WAVES.COM SPECIALS SUPPORT

Using WLM Plus in Final Cut Pro

Hi, complete newb here, looking to understand how to best use WLM Plus in Final Cut Pro on a timeline with a huge variety of audio clips and different music tracks to prep for broadcast. Condense into compound clips? I’ve read the manual and it’s not much help. Don’t see much YouTube videos on the topic. I’m willing to pay someone for an hour consult who has real-world experience working with Final Cut and WLM Plus delivering videos for clients. Thanks so much.

Yeah its not as easy in FCPX as many still easily await a Role Mixer.

Either Compound clip, The problem with using a basic copy & paste preset for each cup is that your long term readings will only be as long as the clip. That’s of course not a desirable outcome sine you really want to be measuring average the audio level of the whole project.

Without a Role Mixer the only way to feasibly do this is wrapping everything in a compound clip. The advantage of using a compound clip is you can also add your final color treatment there too, bringing that into spec as well.

What spec you use for WLM will depend a little on where it’s destined for, as with image specs.

2 Likes

Thanks so much Simon, that was my hunch on how to proceed. Would you recommend wrapping the soundtrack into the compound clip, or leaving that as a separate file to maintain its level continuity throughout? If I do that, I’m not sure how that affects the LUFS.

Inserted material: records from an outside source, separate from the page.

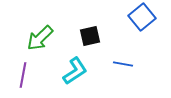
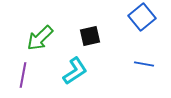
blue line: moved 21 px right
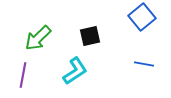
green arrow: moved 2 px left
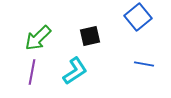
blue square: moved 4 px left
purple line: moved 9 px right, 3 px up
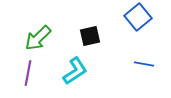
purple line: moved 4 px left, 1 px down
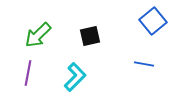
blue square: moved 15 px right, 4 px down
green arrow: moved 3 px up
cyan L-shape: moved 6 px down; rotated 12 degrees counterclockwise
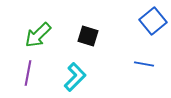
black square: moved 2 px left; rotated 30 degrees clockwise
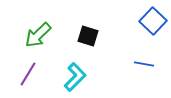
blue square: rotated 8 degrees counterclockwise
purple line: moved 1 px down; rotated 20 degrees clockwise
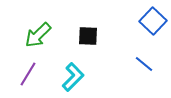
black square: rotated 15 degrees counterclockwise
blue line: rotated 30 degrees clockwise
cyan L-shape: moved 2 px left
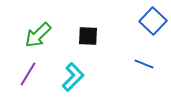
blue line: rotated 18 degrees counterclockwise
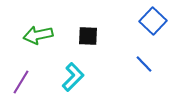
green arrow: rotated 32 degrees clockwise
blue line: rotated 24 degrees clockwise
purple line: moved 7 px left, 8 px down
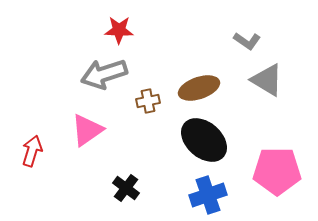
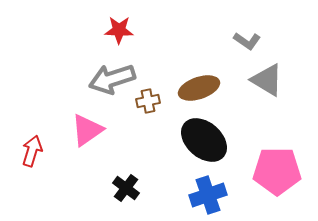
gray arrow: moved 8 px right, 5 px down
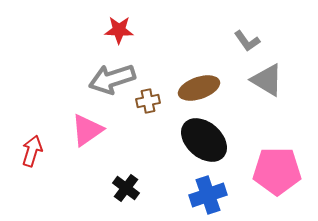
gray L-shape: rotated 20 degrees clockwise
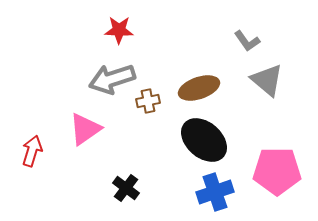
gray triangle: rotated 9 degrees clockwise
pink triangle: moved 2 px left, 1 px up
blue cross: moved 7 px right, 3 px up
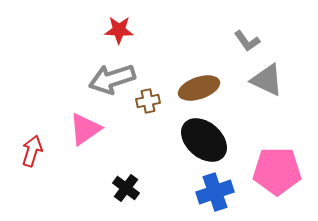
gray triangle: rotated 15 degrees counterclockwise
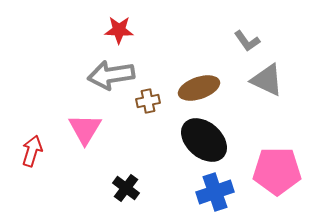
gray arrow: moved 1 px left, 4 px up; rotated 9 degrees clockwise
pink triangle: rotated 24 degrees counterclockwise
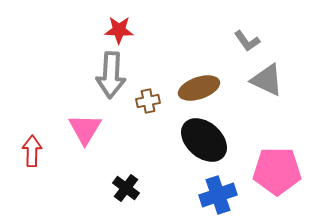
gray arrow: rotated 78 degrees counterclockwise
red arrow: rotated 16 degrees counterclockwise
blue cross: moved 3 px right, 3 px down
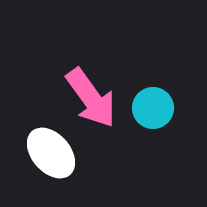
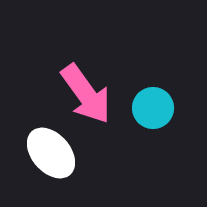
pink arrow: moved 5 px left, 4 px up
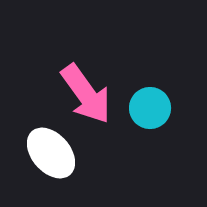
cyan circle: moved 3 px left
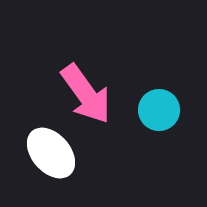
cyan circle: moved 9 px right, 2 px down
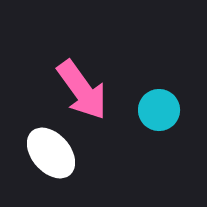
pink arrow: moved 4 px left, 4 px up
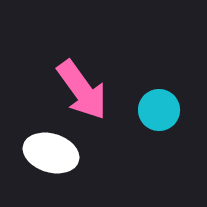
white ellipse: rotated 32 degrees counterclockwise
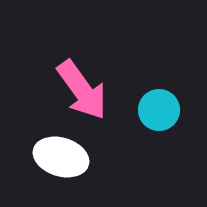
white ellipse: moved 10 px right, 4 px down
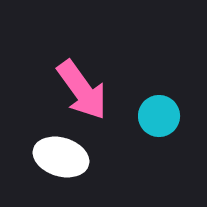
cyan circle: moved 6 px down
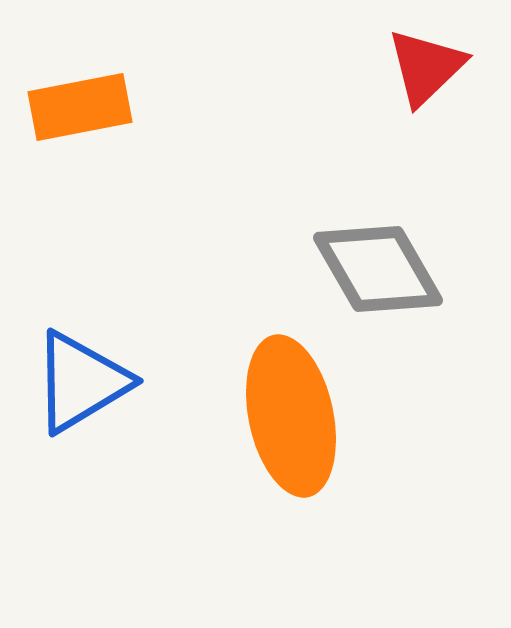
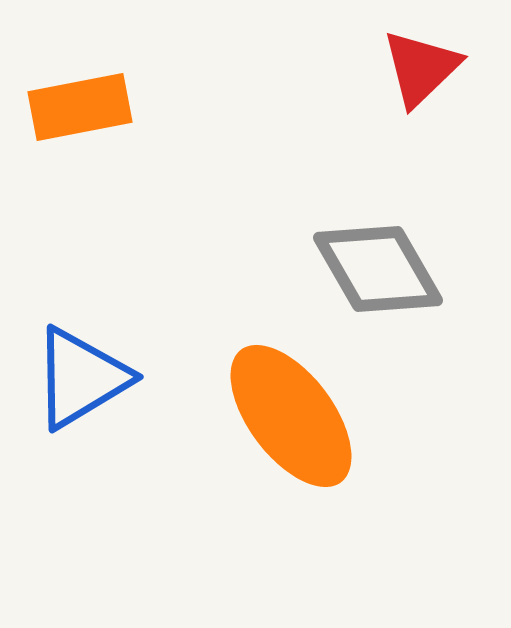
red triangle: moved 5 px left, 1 px down
blue triangle: moved 4 px up
orange ellipse: rotated 25 degrees counterclockwise
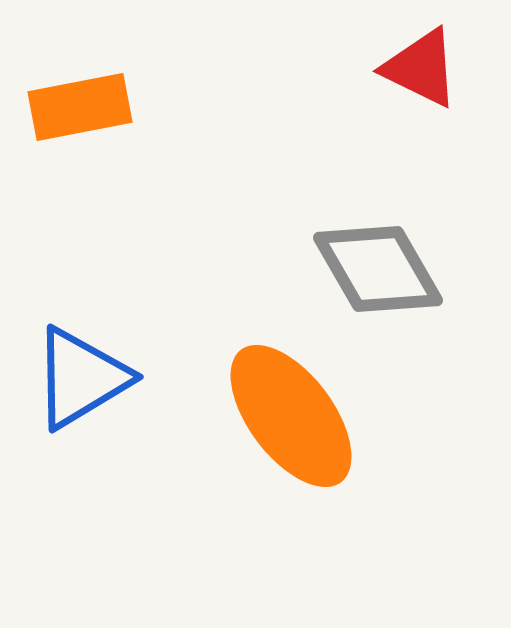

Its an interesting prospect. Ultimately though, dialogue music and effects all have to go out the same set of speakers, so to speak. So one thing that is certainly worth considering is making sure ALL the audio is wrapped in a single compound clip so you can manage the final output. This is also where I would put WLM

Outside that you could wrap dialogue, effects and music in their own compound clips. This would allow you to mack changes to them as groups, but separately. It certainly makes volume management easier too.

You could make the video clip as dialogue only and move everything else to a separate compound clip. It gets a bit tricky though as you also want to keep things synced to image, especially dialog, foley and some effects and you don’t want anything to fall out of line when there is some editing done. In that respect, these effects are best left attached to the image, the trouble is, you’re now treating the effects along with the dialog… Unless I’m missing something.

This is where a Role Mixer would be a great idea, so it won’t exactly matter where you put things, it will come out the assigned “mixer strip” and you would be able to treat the audio elements separately and easily by assigning it roles. Sadly that doesn’t exist… yet.

1 Like

Really appreciate your thoughts here. So what I ended up doing was first I ensured all the clips with dialogue were at the same audio level, and then wrapped them into one compound clip, and applied the app to get to the ballpark LUFS. After that, I adjusted the music track (which I had left separate) on the timeline to pair aesthethically with that leveled clip. Once the desired ratio of dialogue and music was reached, I created a second compound clip of both the music track and the compound dialogue clip and applied the app again to reach the precise LUFS needed.

That sounds like a really good approach.

If you have a moment and would find the feature useful, log in to Apple’s feedback and request a “Role Mixer”. The more people that ask for it, the more Apple will listen. It should make managing audio in FCPX a lot easier.